AWI researchers have analyzed the origins of plastic debris in the Arctic

The findings show that even prosperous industrialised countries make significant contributions.


Plastic waste is pervasive throughout all ecosystems and has even made it to places humans are unlikely to visit, such as the deep ocean floor and the atmosphere. Research has shown that plastic debris is now widespread, even in the furthest reaches of the Arctic. Despite modeling projections pointing to regional sources and long-distance transport as factors, there are few facts about its genesis and sources.

AWI researchers have analyzed the origins of plastic debris on the shores of Svalbard. They collected abundance and composition data of marine debris on 14 remote Arctic beaches on the Spitsbergen archipelago. They show that plastic waste in the Arctic comes from all around the world – including Germany.

The research showed that one-third of the plastic waste still had labels or imprints that might be used to determine where it originated from Europe, with Germany accounting for a large portion of that figure. The results unequivocally demonstrate that even wealthy industrialized nations like Germany contribute significantly to the contaminating far-off habitats like the Arctic.

Plastic debris
Plastic debris washed ashore in the Arctic sorted by country of origin (Photo: J. Hagemann)
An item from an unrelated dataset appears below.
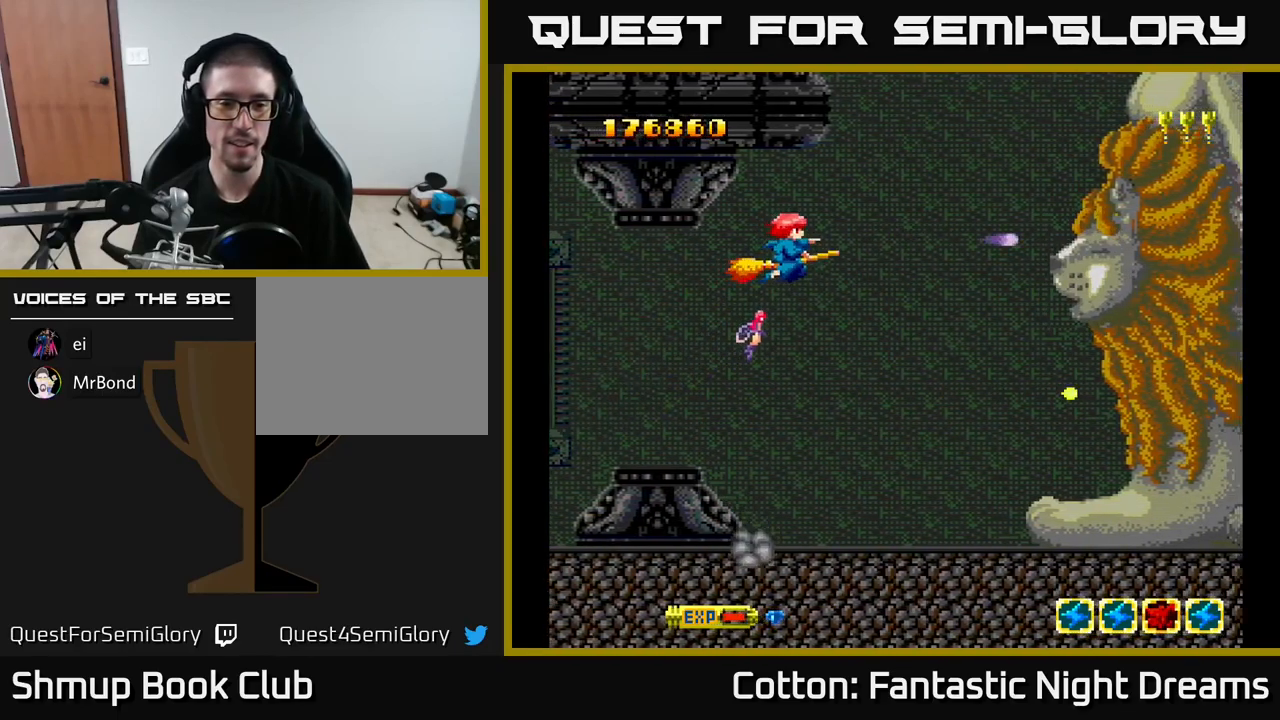
{"buttons": ["B", "Y"], "right_stick": "center", "events": []}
A citizen science project conducted by the Alfred Wegener Institute, Helmholtz Centre for Polar and Marine Research (AWI) now offers the first valuable insights.

AWI researcher Dr. Melanie Bergmann, who came up with the idea for the project, and the tour guide and writer Birgit Lutz said, “In 2016, we began working with citizens to investigate the composition of plastic debris on Arctic shores.”

Researchers collected and recorded plastic debris washed up on the shores of Svalbard. From 2016 to 2021, this amounted to 23,000 items with a combined weight of 1,620 kilograms.

Bergmann explains, “We’ve now gone further and investigated where the debris that still had marks, labels, or imprints came from.”

First author Anna Natalie Meyer from the AWI said, “Our analysis found that, at 80 percent, the clear majority was plastic debris. Although most of the items could be classified as stemming from fisheries, their point of origin couldn’t be identified. In roughly one percent of the debris, labels or imprints could still be recognized – primarily from Arctic countries, particularly Russia and Norway.”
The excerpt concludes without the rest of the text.